POST
/
v1
/
training
/
voice
curl --request POST \
  --url https://geoff.ai/api/v1/training/voice \
  --header 'Authorization: Bearer <token>' \
  --header 'Content-Type: application/json' \
  --data '{
    "reference_urls": [
      "https://files.geoff.ai/voices/sample1.wav",
      "https://files.geoff.ai/voices/sample2.wav",
      "https://files.geoff.ai/voices/sample3.wav"
    ],
    "name": "brand_voice_v1"
  }'
{
  "data": {
    "task_id": "trn_vox_abc123",
    "name": "brand_voice_v1",
    "voice_id": "brand_voice_v1",
    "status": "queued"
  },
  "trace_id": "04ede0ab069fb1ba8be5156a24b1e081"
}
Train a custom voice by averaging across multiple reference clips.

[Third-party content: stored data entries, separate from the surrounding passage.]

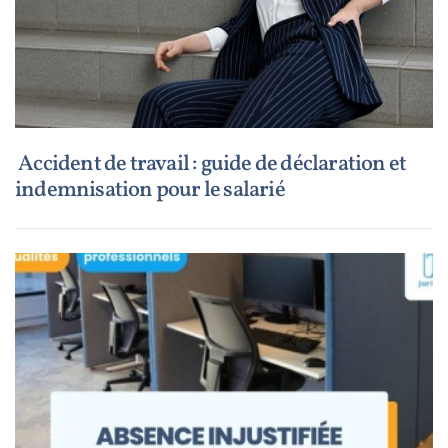
Accident de travail : guide de déclaration et
indemnisation pour le salarié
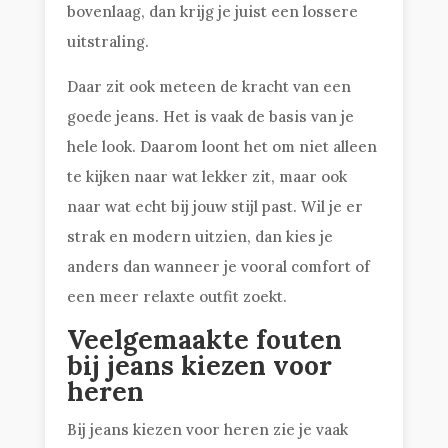
bovenlaag, dan krijg je juist een lossere
uitstraling.
Daar zit ook meteen de kracht van een
goede jeans. Het is vaak de basis van je
hele look. Daarom loont het om niet alleen
te kijken naar wat lekker zit, maar ook
naar wat echt bij jouw stijl past. Wil je er
strak en modern uitzien, dan kies je
anders dan wanneer je vooral comfort of
een meer relaxte outfit zoekt.
Veelgemaakte fouten
bij jeans kiezen voor
heren
Bij jeans kiezen voor heren zie je vaak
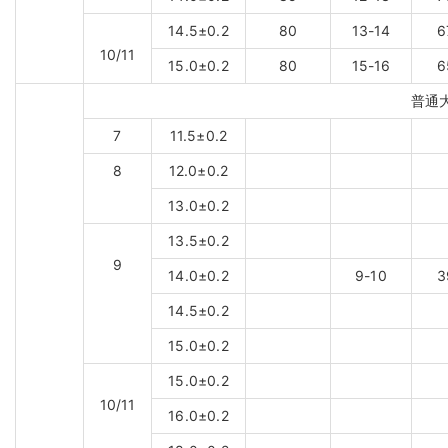
14.5±0.2
80
13-14
6
10/11
15.0±0.2
80
15-16
6
普通
7
11.5±0.2
8
12.0±0.2
13.0±0.2
13.5±0.2
9
14.0±0.2
9-10
3
14.5±0.2
15.0±0.2
15.0±0.2
10/11
16.0±0.2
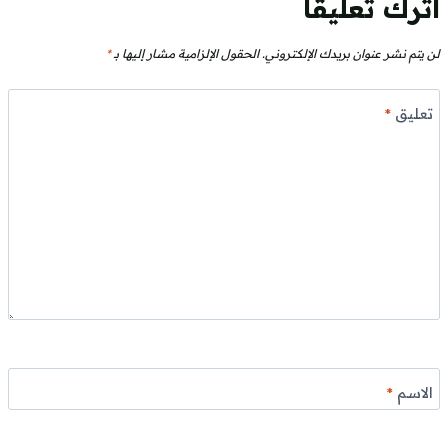
اترك تعليقاً
لن يتم نشر عنوان بريدك الإلكتروني.
الحقول الإلزامية مشار إليها بـ
*
تعليق
*
الاسم
*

Heavier than single-clip Voice Clone but more robust for distribution use (e.g. a brand voice that needs to sound consistent across hundreds of utterances). The trained voice is persisted to the catalog and appears in List Voices under scope=custom. Use the returned name as the voice_id on subsequent T2A calls.

Authorization

Authorization
string
required
Bearer token. Bearer API_key.

Request Body

reference_urls
array
required
Array of URLs pointing to reference audio clips. 3–10 clips of 5–30 seconds each is the sweet spot. Each clip should be clean speech with consistent room tone. Pre-process noisy field recordings with voice denoise first.
name
string
required
Stable snake-case identifier for the trained voice. Becomes the voice’s permanent voice_id for T2A calls. Lowercase letters, digits, and underscores only.
curl --request POST \
  --url https://geoff.ai/api/v1/training/voice \
  --header 'Authorization: Bearer <token>' \
  --header 'Content-Type: application/json' \
  --data '{
    "reference_urls": [
      "https://files.geoff.ai/voices/sample1.wav",
      "https://files.geoff.ai/voices/sample2.wav",
      "https://files.geoff.ai/voices/sample3.wav"
    ],
    "name": "brand_voice_v1"
  }'
{
  "data": {
    "task_id": "trn_vox_abc123",
    "name": "brand_voice_v1",
    "voice_id": "brand_voice_v1",
    "status": "queued"
  },
  "trace_id": "04ede0ab069fb1ba8be5156a24b1e081"
}

Single-clip alternative

For a quick clone from a single reference clip, use Voice Clone instead — it skips the multi-sample averaging step and returns a usable voice_id in seconds. For parameter-driven voices with no reference audio at all, use Voice Design.